::: Data section :::
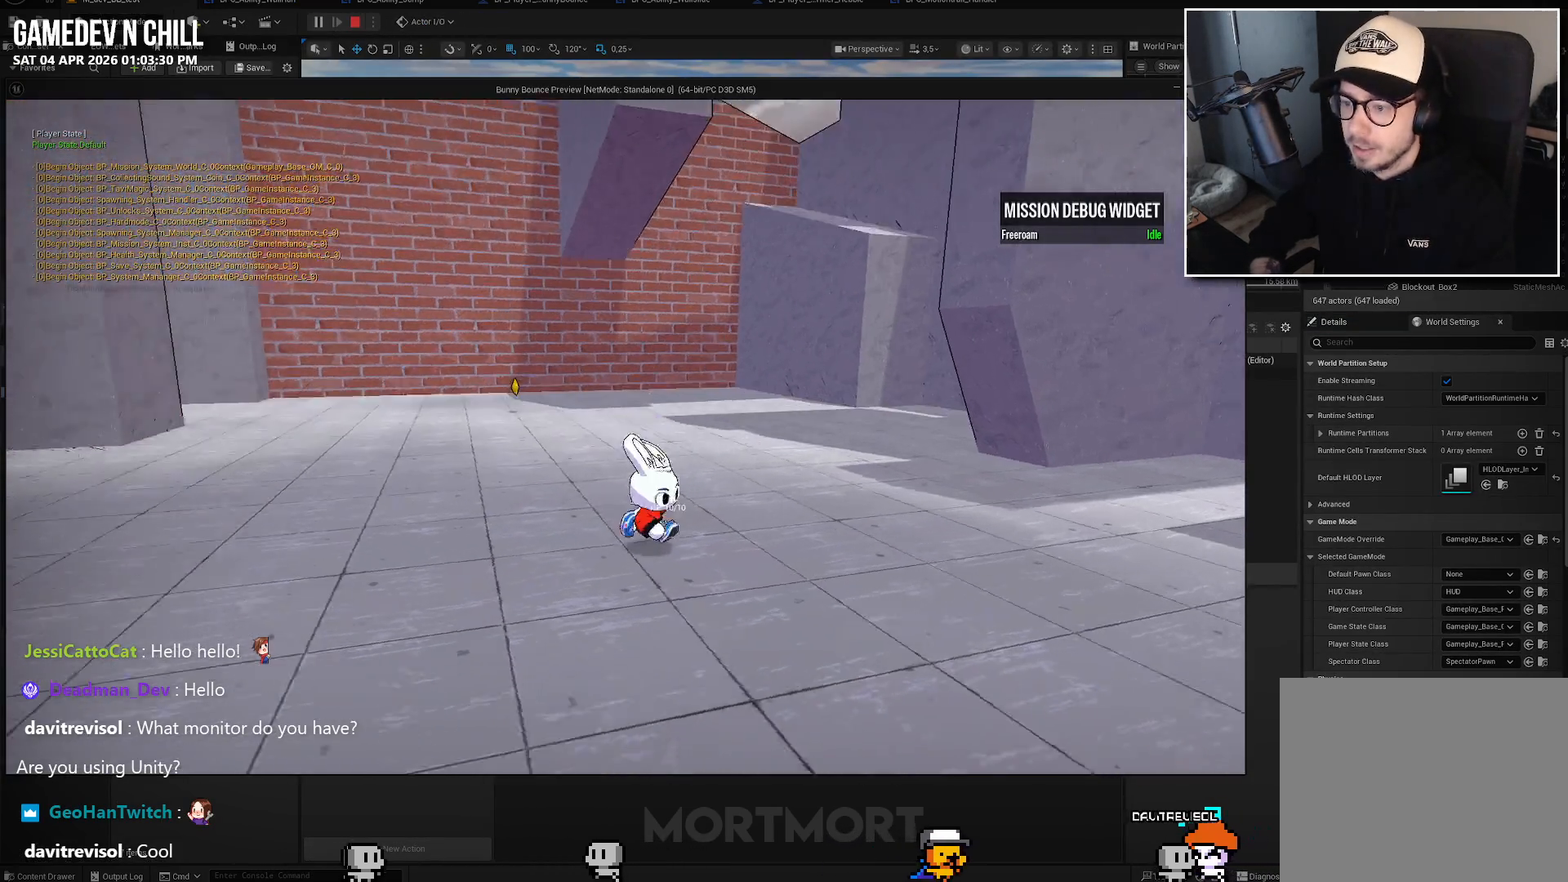
{"buttons": [], "left_stick": "down-right", "events": [[33, "left_stick", "down-left"], [217, "left_stick", "up-left"], [333, "left_stick", "up-right"], [483, "left_stick", "down-right"]]}
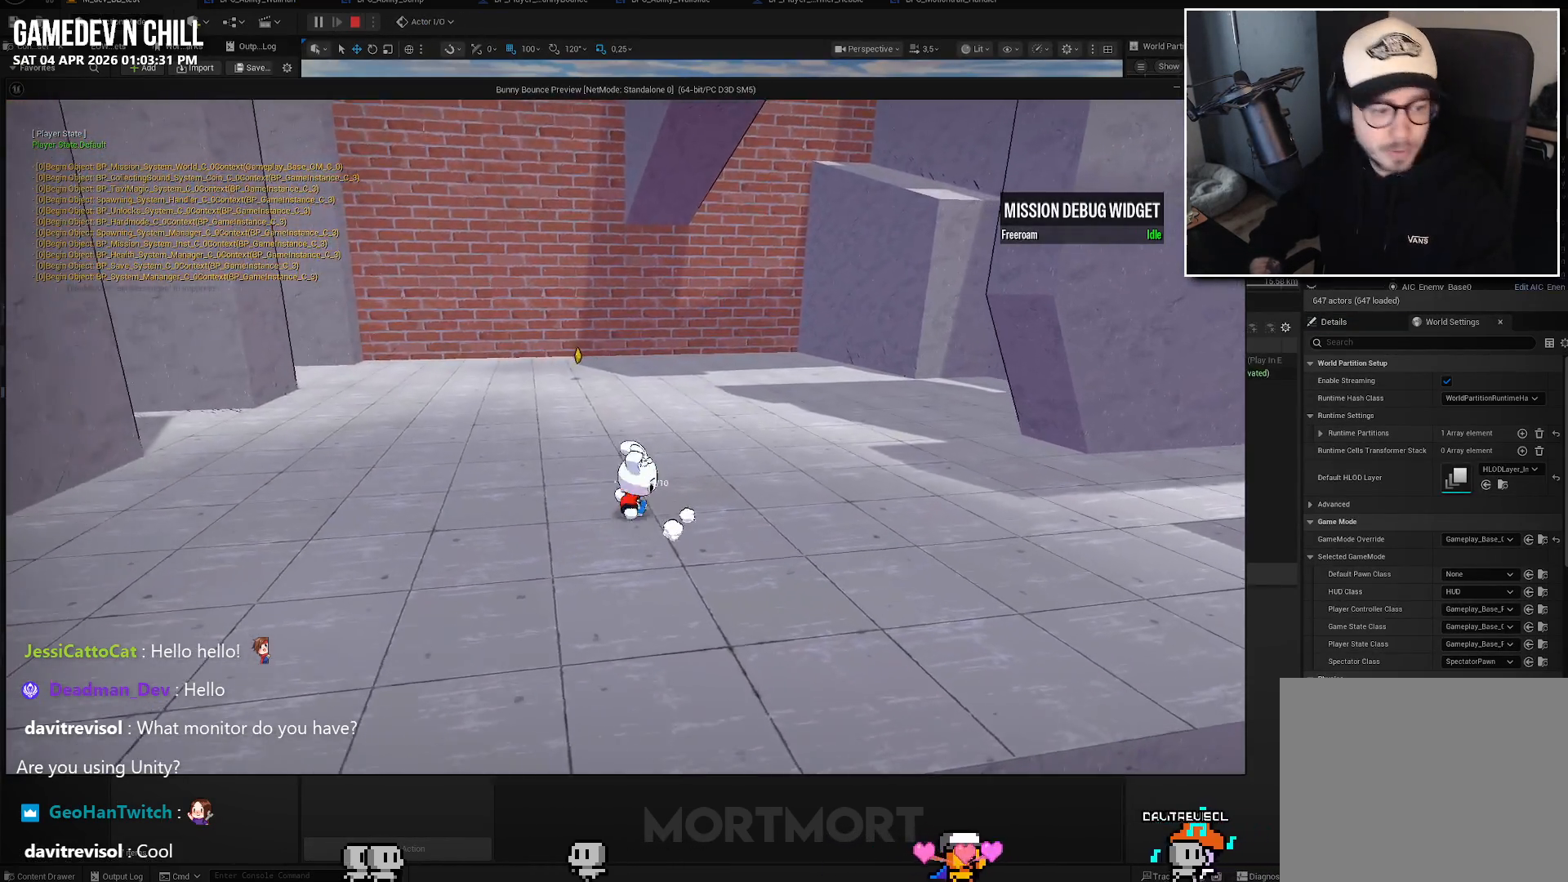
{"buttons": [], "left_stick": "center", "events": [[33, "left_stick", "down"], [267, "left_stick", "center"]]}
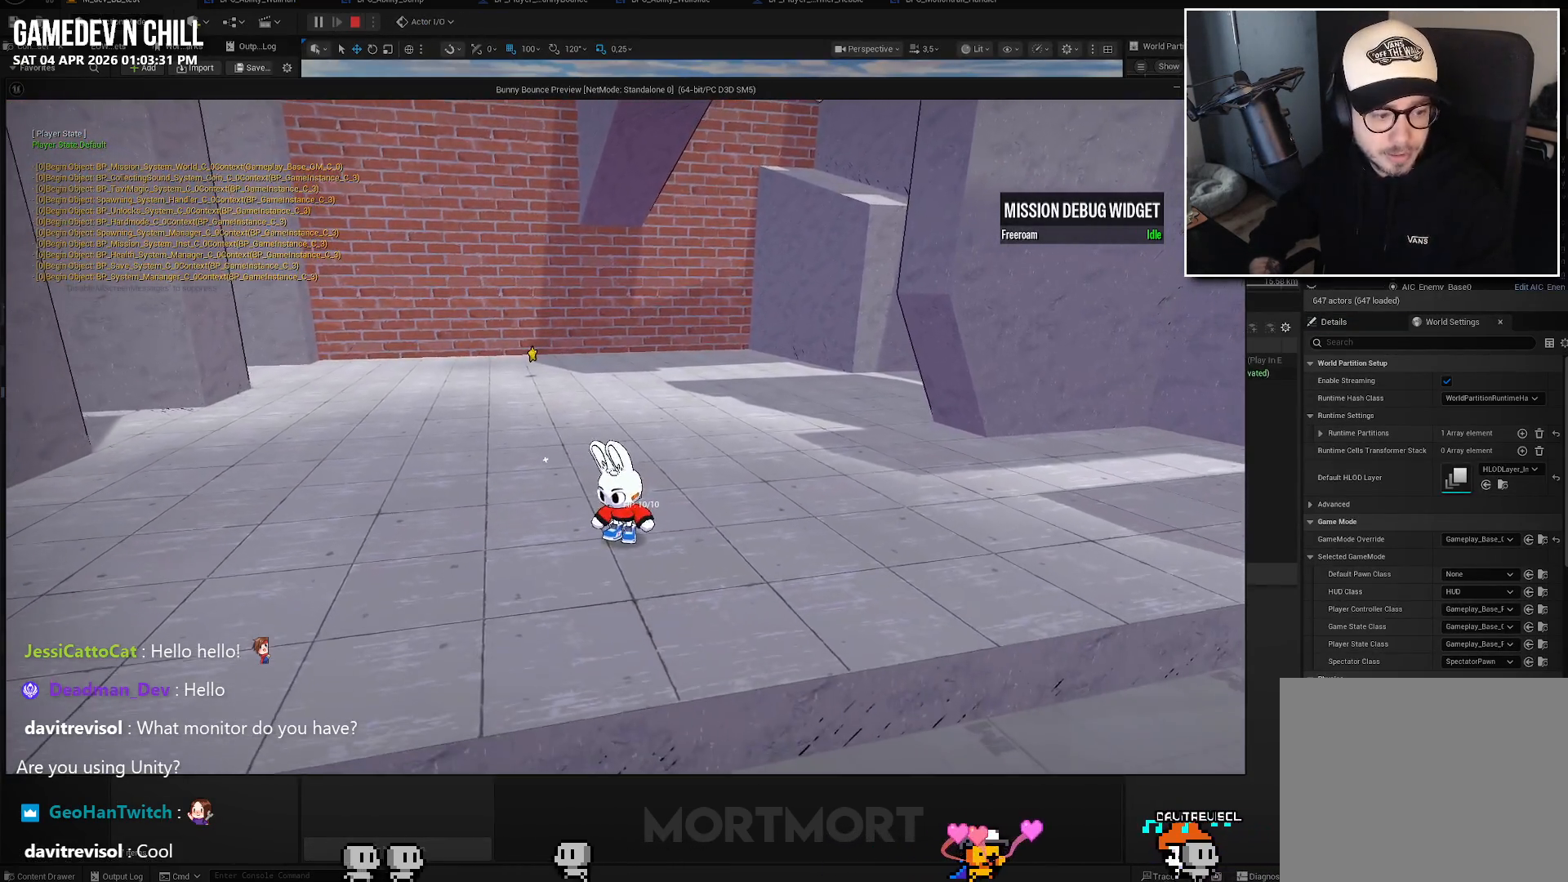
{"buttons": [], "left_stick": "center", "events": [[283, "L2", "down"], [500, "L2", "up"]]}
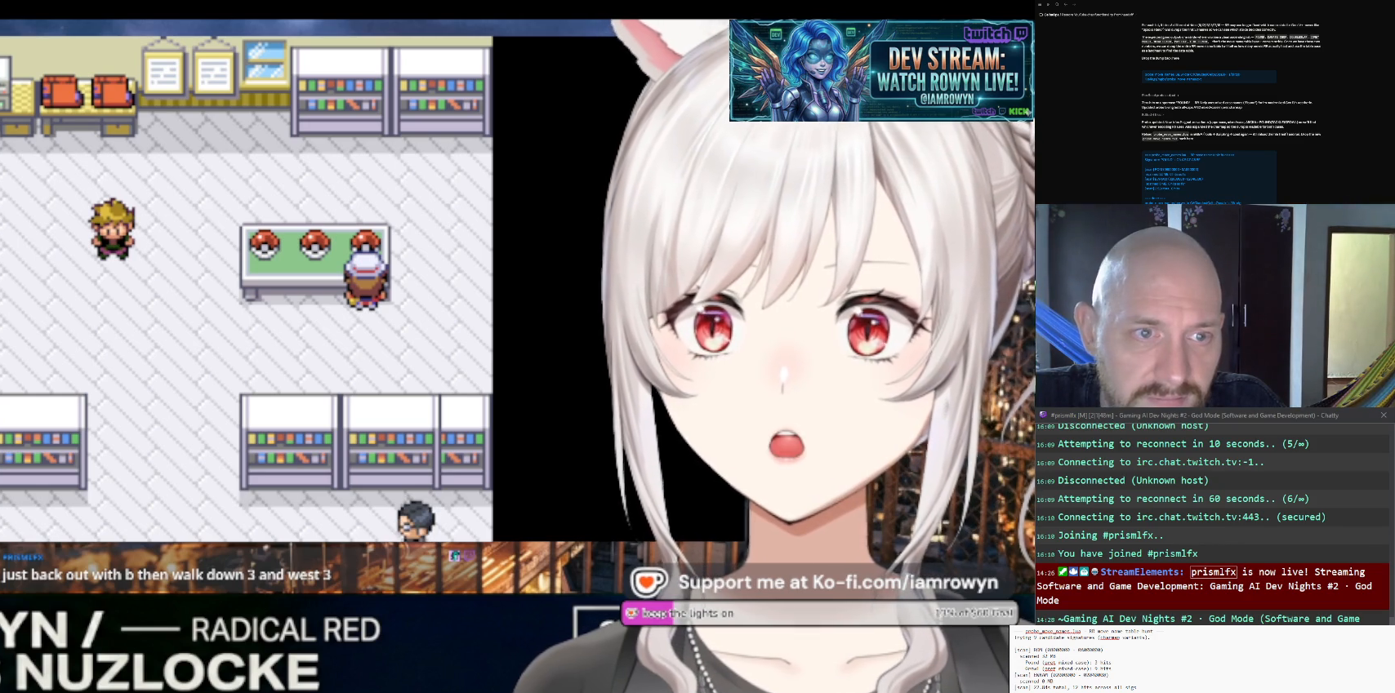
Gameplay with a controller (Nintendo layout); each line is a JSON object with the inputs held at the frame after it. "events" lists button and stick changes between this image and that frame as [ms after this image, input, new state], when the widget could be followed in between. Not read: L3 R3.
{"buttons": ["DPAD_UP"], "events": []}
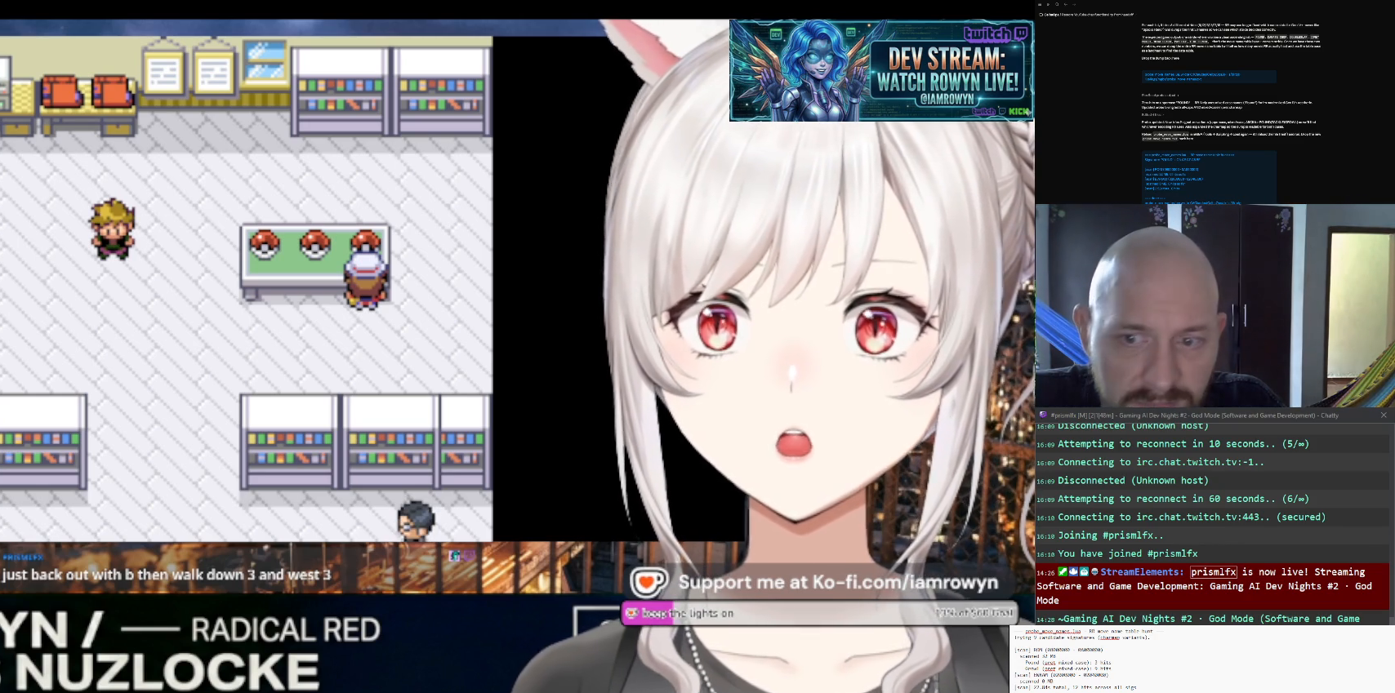
{"buttons": ["DPAD_UP"], "events": []}
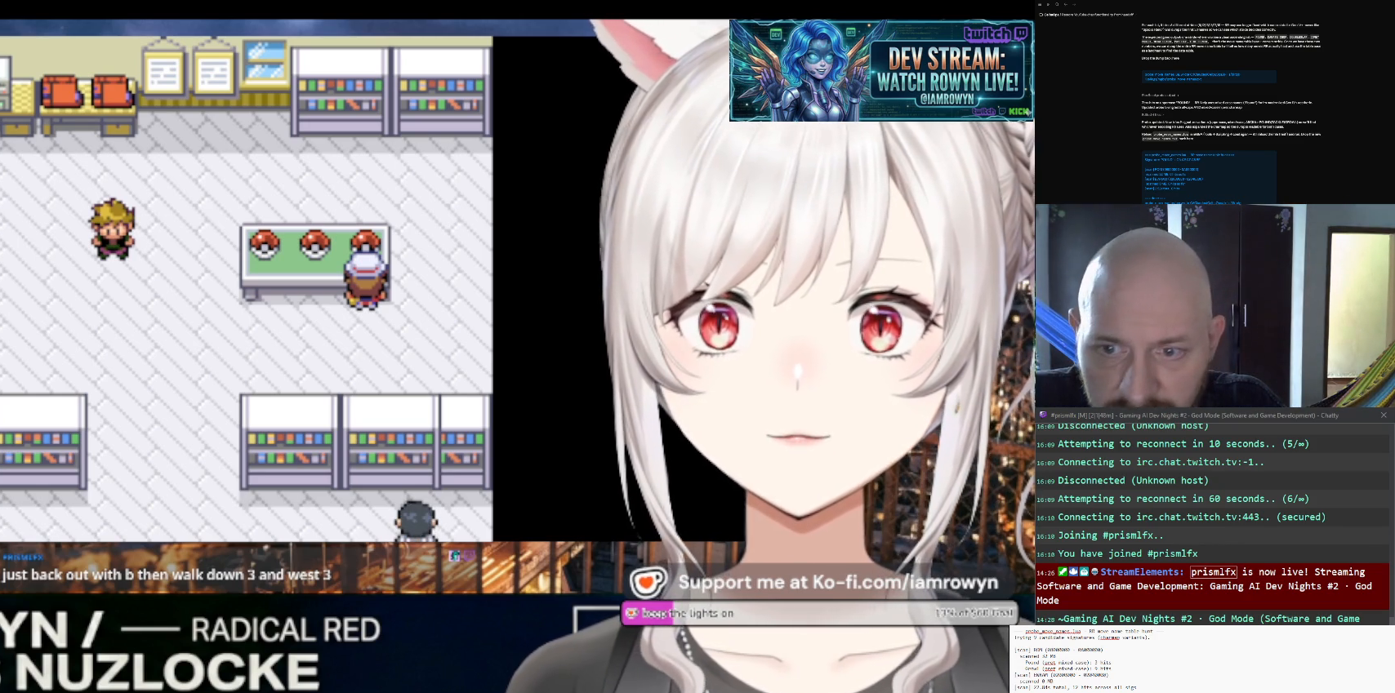
{"buttons": ["DPAD_UP"], "events": []}
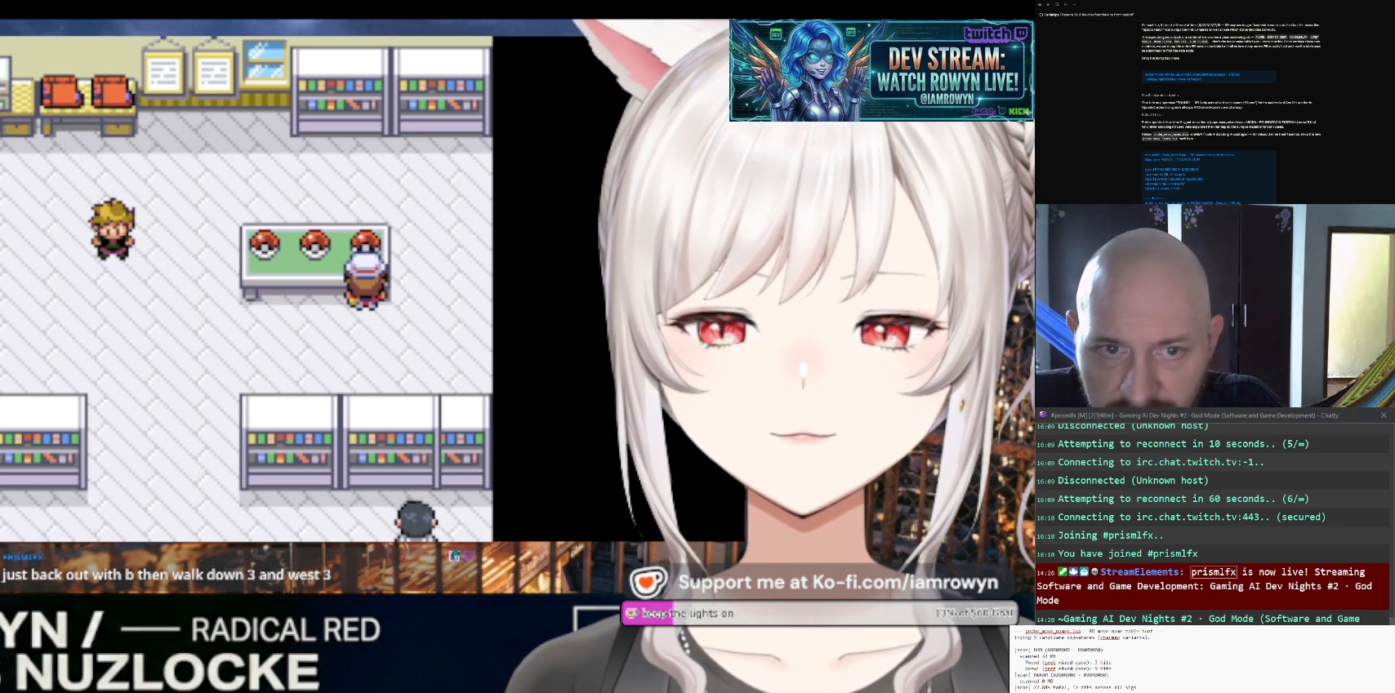
{"buttons": ["DPAD_UP"], "events": []}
:::
# Task statement
What is needed is one number: how many lines of the records above contain the word "center".

# Written reply
2